> **Instruction**: Write out the lines of all the items below as one JSON list of strings, with one string per line and no blank lines. Leave the pictures out.

---+---

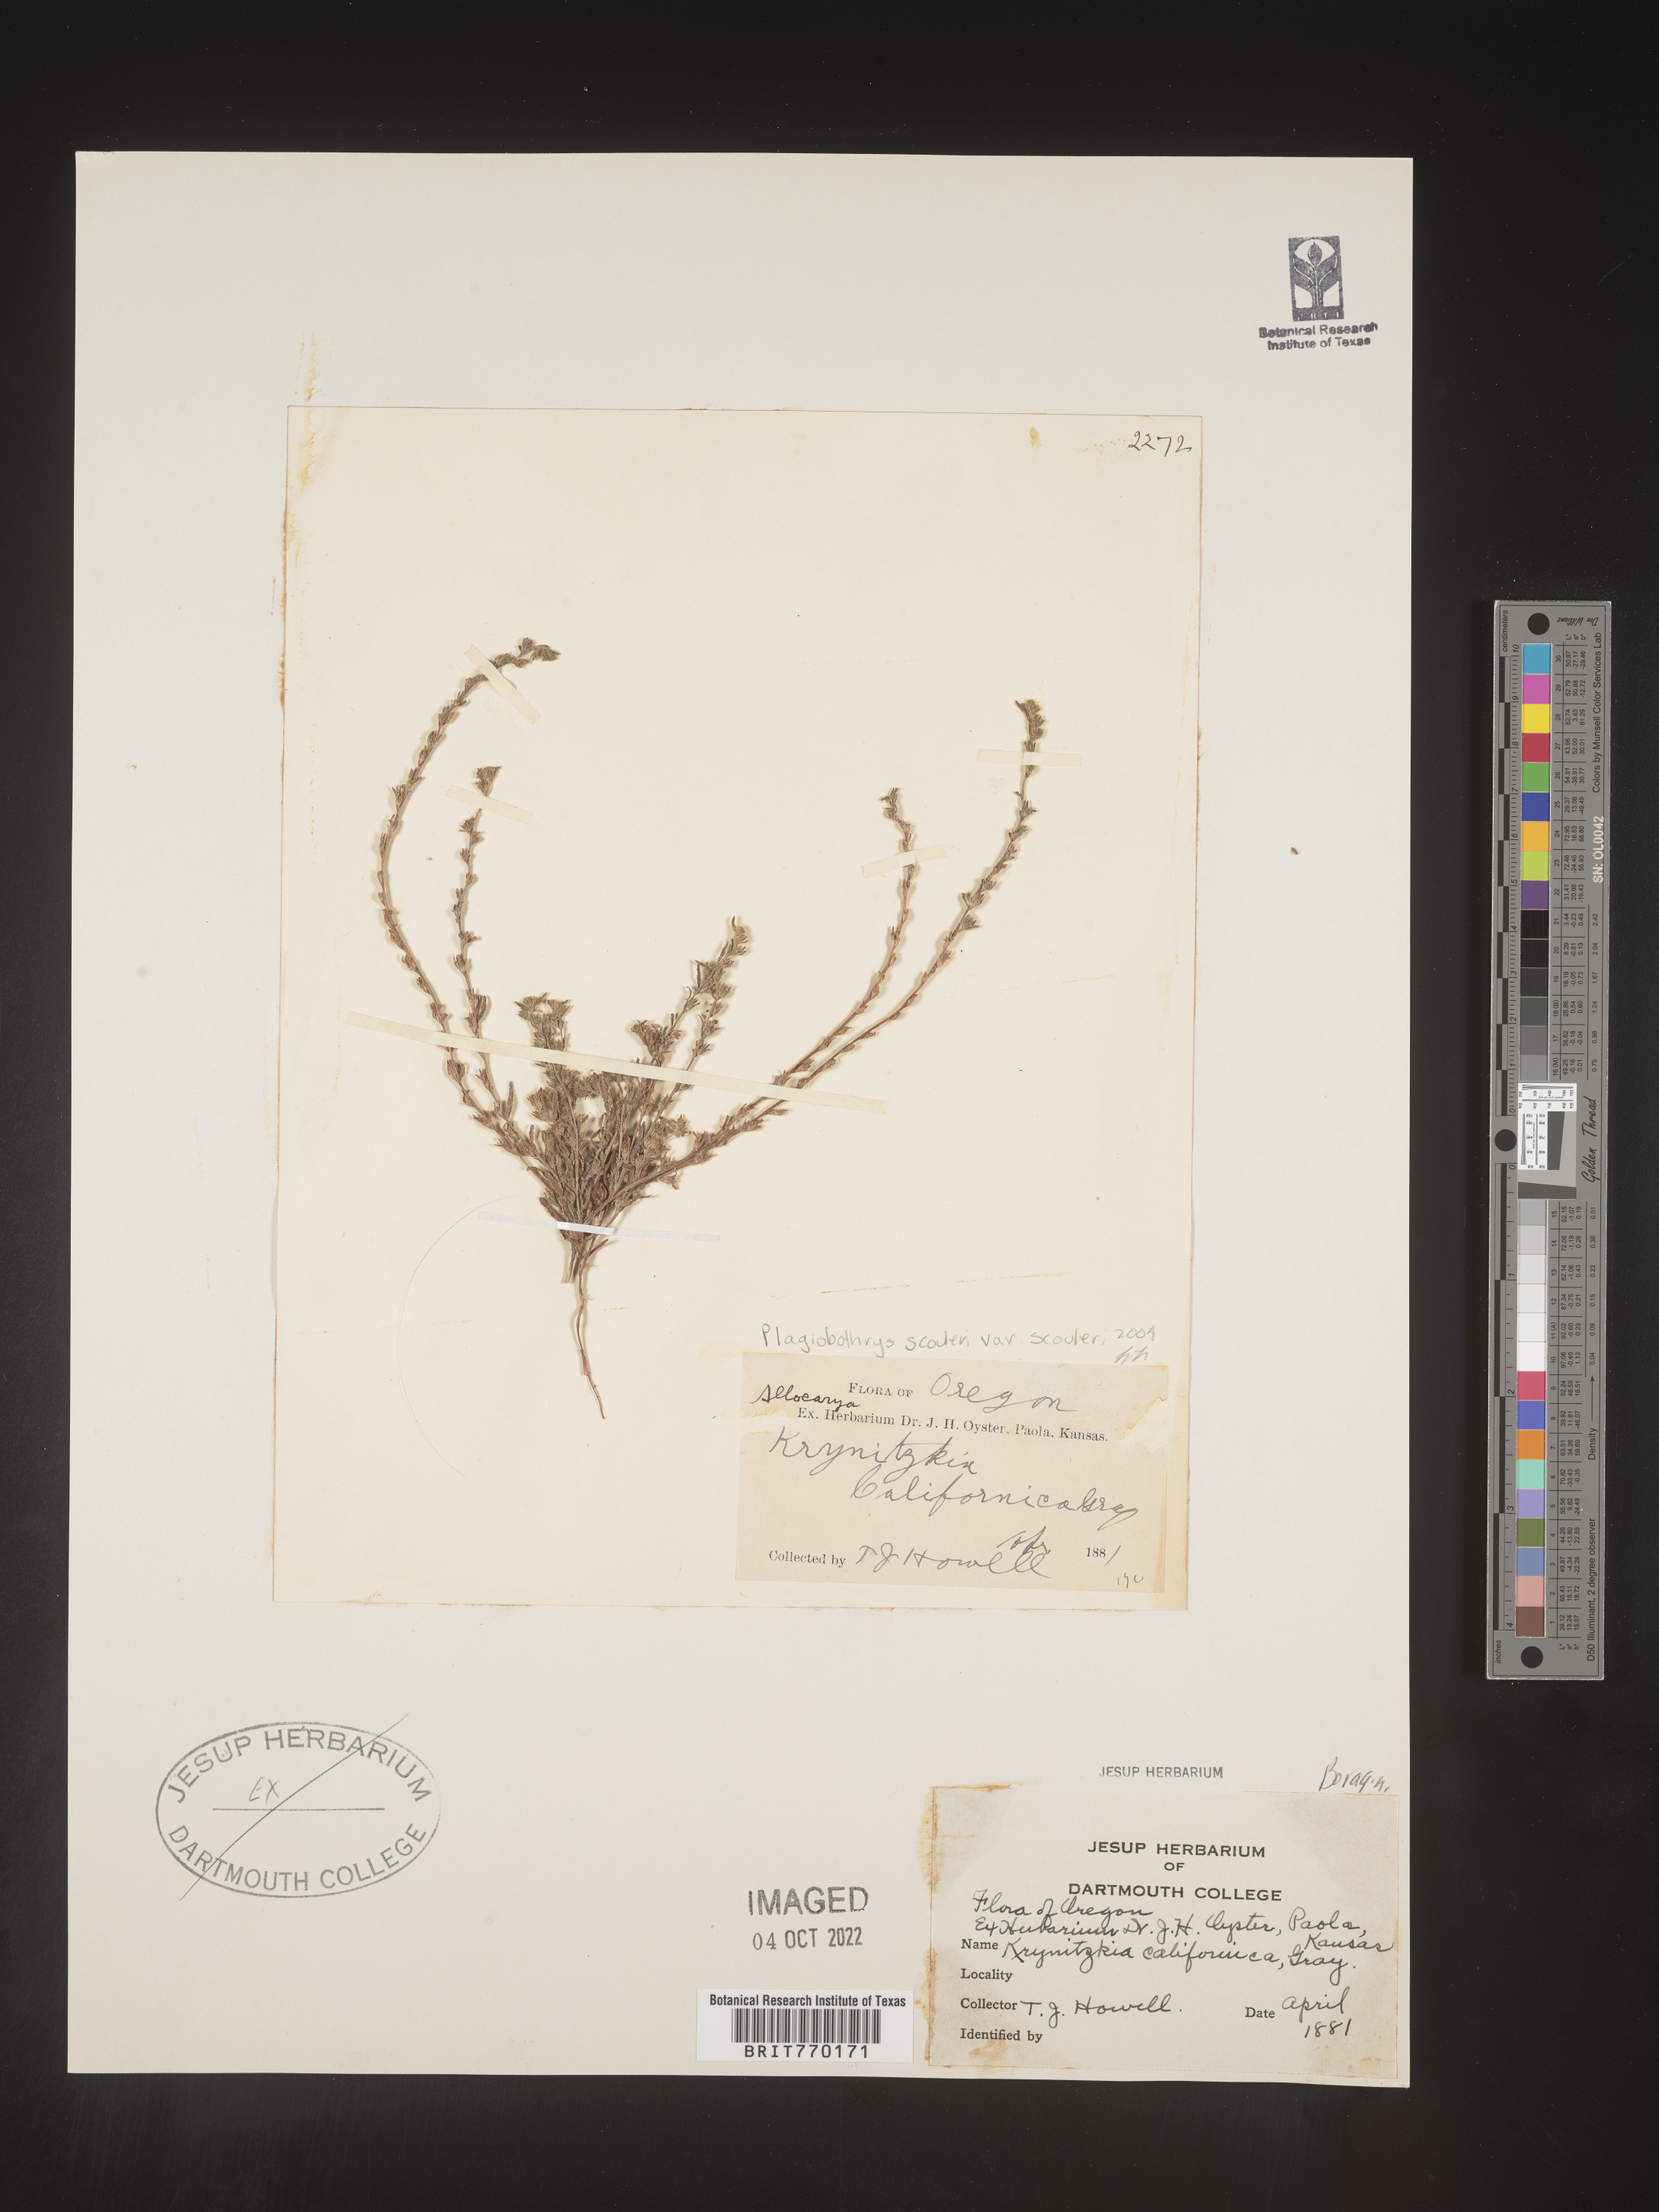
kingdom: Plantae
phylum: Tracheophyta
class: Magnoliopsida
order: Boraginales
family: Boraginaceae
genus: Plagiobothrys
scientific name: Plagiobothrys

---+---

> **In response**:
[
  "kingdom: Plantae",
  "phylum: Tracheophyta",
  "class: Magnoliopsida",
  "order: Boraginales",
  "family: Boraginaceae",
  "genus: Plagiobothrys",
  "scientific name: Plagiobothrys"
]